We want to tag the following types of Wikipedia Preview webrequests in the logs, so they can be counted by an Oozie job:
- API requests for preview content, triggered when a user hovers or taps on a Wikipedia Preview link
- Regular requests for a Wikipedia article, triggered when a user clicks the link in the preview
The tag must not be applied to other types of webrequests generated by Wikipedia Preview. Ideally, the tag should be the same for both types of requests, but this isn't strictly necessary.
- Adding a value to the X-Analytics header, which contains key-value pairs formatted as in this example: ns=-1;special=Userlogin;WMF-Last-Access=09-May-2017;WMF-Last-Access-Global=09-May-2017;https=1. These key-value pairs are parsed into a map field in webrequest, so they'll be easy to access. However, we cannot change headers for requests generated by links.
- Adding a query parameter to the URL. This is not as easy to access; webrequest copies the query portion of the URL into a dedicated field, but doesn't parse it. This is the preferred option. We will try it first and reconsider if it doesn't work.

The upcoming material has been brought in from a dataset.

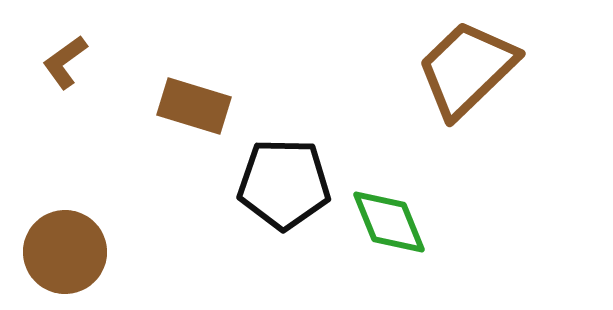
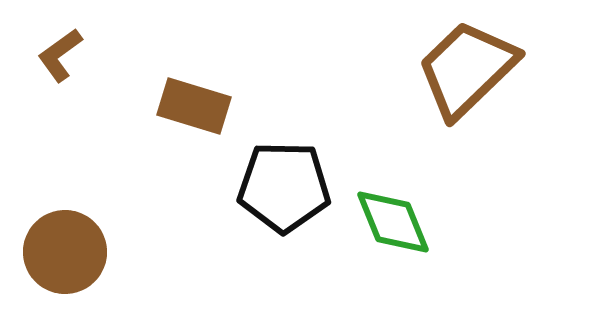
brown L-shape: moved 5 px left, 7 px up
black pentagon: moved 3 px down
green diamond: moved 4 px right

We will also need to be able to detect which partner the site is coming from. The options are:
- Relying on the referrer field. This will be set automatically, but it would create difficulties if some partners have content on multiple domains or subdomains. The referrer field isn't specially parsed. This is the preferred option. We will try it first and reconsider if it doesn't work.
- Use the tag (whether in X-Analytics or the query string) to indicate the partner. This will require a little bit of manual configuration for each partner, but will produce cleaner data.